A network of Sudanese volunteers, nominated for the Nobel Peace Prize, is working tirelessly to help the hungry and displaced by distributing food aid, building shelters, and organizing evacuations in a country torn apart by two years of brutal war.
According to AFP correspondent Diaa Al-Din Al-Malik, the “Emergency Room” he works with is composed of “doctors, engineers, students, accountants, and the unemployed,” all contributing to supporting their devastated communities.
Emergency rooms are spread across Sudan, staffed by thousands of volunteers — most of them young.
They operate outside official frameworks, often backed by international organizations that are unable to deploy their own teams due to the harsh wartime conditions, and thus rely on these local groups.
UN humanitarian coordinator in Sudan, Denise Brown, said: “They are individuals and organizations with determination, courage, and knowledge of the realities on the ground. They understand the language and the needs.”
The Beating Heart
Shashwat Saraf, the Norwegian Refugee Council’s director supporting the network, said: “From day one of the war, the emergency rooms and their volunteers have been the beating heart of humanitarian action in Sudan.”
Their efforts include responding to emergencies, managing hospitals, repairing water and electricity networks, treating the wounded, and even rebuilding schools and providing food and psychological support to victims of sexual violence.
Diaa recalls, “At the start of the war, the situation was dire — corpses lay in the streets. In the total absence of any other actors, citizens had to take responsibility.”
On the Frontlines
In April 2023, clashes erupted between Sudan’s army, led by Abdel Fattah al-Burhan, and the Rapid Support Forces (RSF) under his former ally Mohamed Hamdan Daglo (Hemedti). The country quickly descended into a devastating war, pushing volunteers to the frontlines of humanitarian work amid the collapse of state institutions.
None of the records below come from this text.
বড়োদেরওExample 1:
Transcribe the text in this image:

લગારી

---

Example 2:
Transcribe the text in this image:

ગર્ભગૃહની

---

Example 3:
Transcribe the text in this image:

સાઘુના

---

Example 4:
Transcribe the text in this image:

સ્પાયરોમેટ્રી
The emergency rooms thus continued the mission once carried out by the “Resistance Committees,” formed in 2013 during protests against former president Omar al-Bashir, which played a key role in his downfall.
In 2020, the resistance committees became more prominent during the COVID-19 pandemic, leading awareness campaigns and vaccination drives.
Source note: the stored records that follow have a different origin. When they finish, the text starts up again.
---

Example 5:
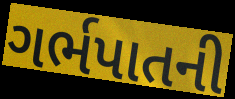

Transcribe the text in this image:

ગર્ભપાતની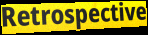
RetrospectiveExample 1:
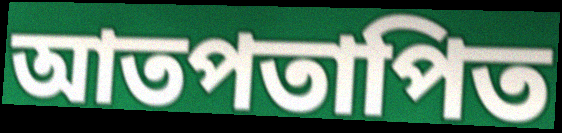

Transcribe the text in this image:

আতপতাপিত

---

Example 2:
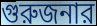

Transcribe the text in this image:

গুরুজনার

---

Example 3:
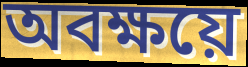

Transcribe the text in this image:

অবক্ষয়ে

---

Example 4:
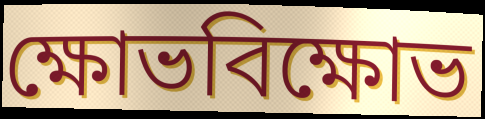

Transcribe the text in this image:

ক্ষোভবিক্ষোভ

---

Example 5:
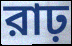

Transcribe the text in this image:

রাঢ়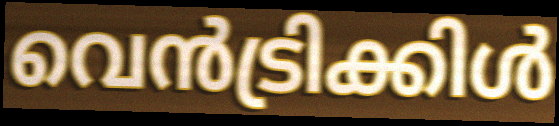
വെൻട്രിക്കിൾ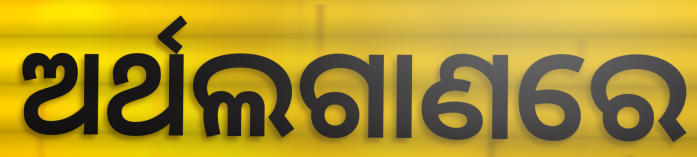
ଅର୍ଥଲଗାଣରେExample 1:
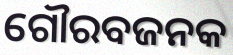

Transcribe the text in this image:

ଗୌରବଜନକ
Thousands of Beneficiaries
Siddig Issa, active in the besieged city of Dilling in South Kordofan, said, “Before joining the Emergency Room in Dilling (in May 2024), most members were already working in humanitarian or community-related fields.”
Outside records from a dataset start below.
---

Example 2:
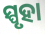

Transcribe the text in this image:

ସ୍ପୃହା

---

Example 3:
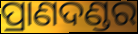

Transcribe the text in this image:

ପ୍ରାଣଦଣ୍ଡର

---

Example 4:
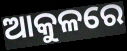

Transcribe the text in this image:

ଆକୁଳରେ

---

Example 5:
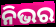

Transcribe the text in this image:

ନିଭର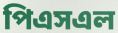
পিএসএল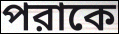
পরাকেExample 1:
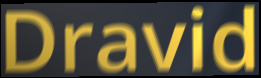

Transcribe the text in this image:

Dravid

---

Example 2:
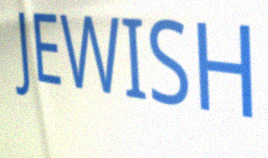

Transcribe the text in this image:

JEWISH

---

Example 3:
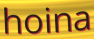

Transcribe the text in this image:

hoina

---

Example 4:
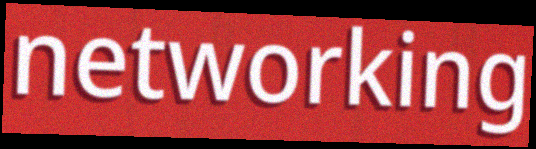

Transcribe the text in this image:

networking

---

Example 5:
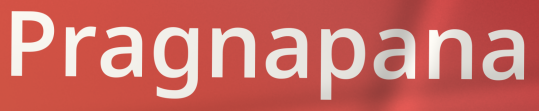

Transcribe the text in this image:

Pragnapana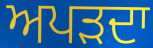
ਅਪੜਦਾ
Issa focuses on documentation and monitoring activities as part of a team of 36 volunteers divided across logistics, external relations, training, women’s protection, and security.
Amjad Musa, a 22-year-old resident of Dilling, said, “The Emergency Room volunteers are the only ones who can help us. We don’t know what we would have done without them — we survive because of them. Sometimes they bring us flour and medicine, and sometimes just a kind word.”
Major Impact
The United Nations says more than four million people benefited from the efforts of the emergency rooms in the early months of the war.
In Al-Jazira state, south of Khartoum, over a million displaced people have returned home since the army regained control of the area.
There, local emergency rooms established safe spaces for women and children, centers for distributing essential medicines and providing first aid, as well as psychosocial support for victims of violence, according to local spokesperson Wafaa Hassan.
Mounting Risks
Operating in remote and isolated areas, the emergency rooms also document abuses by both the army and RSF against civilians — their reports serving as valuable sources of information in a country plagued by misinformation and propaganda.
Both warring parties regard the volunteers with suspicion, leaving them vulnerable to arrest, intimidation, and violence.
Diaa said, “The hardest part of our work now is the risk of being detained by security forces, who think the emergency rooms are an extension of the revolution and resistance committees.” Several of his colleagues, he added, have already been arrested.
Last September, the emergency rooms received the Rafto Prize for Human Rights, in recognition of their “creative initiatives in solidarity and community cooperation,” and were also nominated for the Nobel Peace Prize, which ultimately went to Venezuelan opposition leader María Corina Machado.